Low signal attenuation, another very strong point in favour of a fibre optic cable, results from its virtual immunity to electromagnetic interference, giving it an extremely low error rate. Optical fibres' excellent electrical resistance makes their instalment near high-voltage cables -- and between areas with varying earth potentials -- safe. This incredibly low signal degradation allows information to travel longer distances -- more than 124 miles, compared to copper cables' limit of 3 miles -- without the necessity of regeneration. Eliminating this necessity means less power consumed for signal transmission and therefore, greater cost-efficiency in the end.
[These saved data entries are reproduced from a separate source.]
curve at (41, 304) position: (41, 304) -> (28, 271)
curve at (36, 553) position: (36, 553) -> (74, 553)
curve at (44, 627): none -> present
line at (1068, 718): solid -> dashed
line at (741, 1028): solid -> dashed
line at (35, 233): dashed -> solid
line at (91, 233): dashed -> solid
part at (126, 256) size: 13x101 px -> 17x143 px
In terms of manufacturing costs, optical fibres are cheaper than copper wiring; however, fibre optic systems remain largely unfeasible for home use, as average instalment costs per fibre subscriber stand at around £650 as of 2011. These racked-up costs result from expensive, specialised test equipment including reflectometers -- which measure electrical power -- and optical probes. The prohibitive cost of a fibre optic cable set-up makes the more affordable DSL technology a more reasonable home option; therefore, while optical networks are practical for carrier network backbones and for industries requiring high-speed telecommunication, DSL remains the best choice for subscriber and end-user access.
Limited Physical Strength
Regarding size and weight, optical fibres have a significant edge over copper cables, with a mile of each weighing about 9.98 Kilogram and 1633 Kilogram, respectively. While this generally makes for easier handling, the fragile nature of fibre optic cables makes their installation a delicate process. Bending, tugging, twisting, and pulling result in the loss of some light-reflecting properties, and must be minimised. Aside from their higher susceptibility to damage contrasted with copper cables, the complexity -- and therefore the cost -- of repairs for optical networks is greater.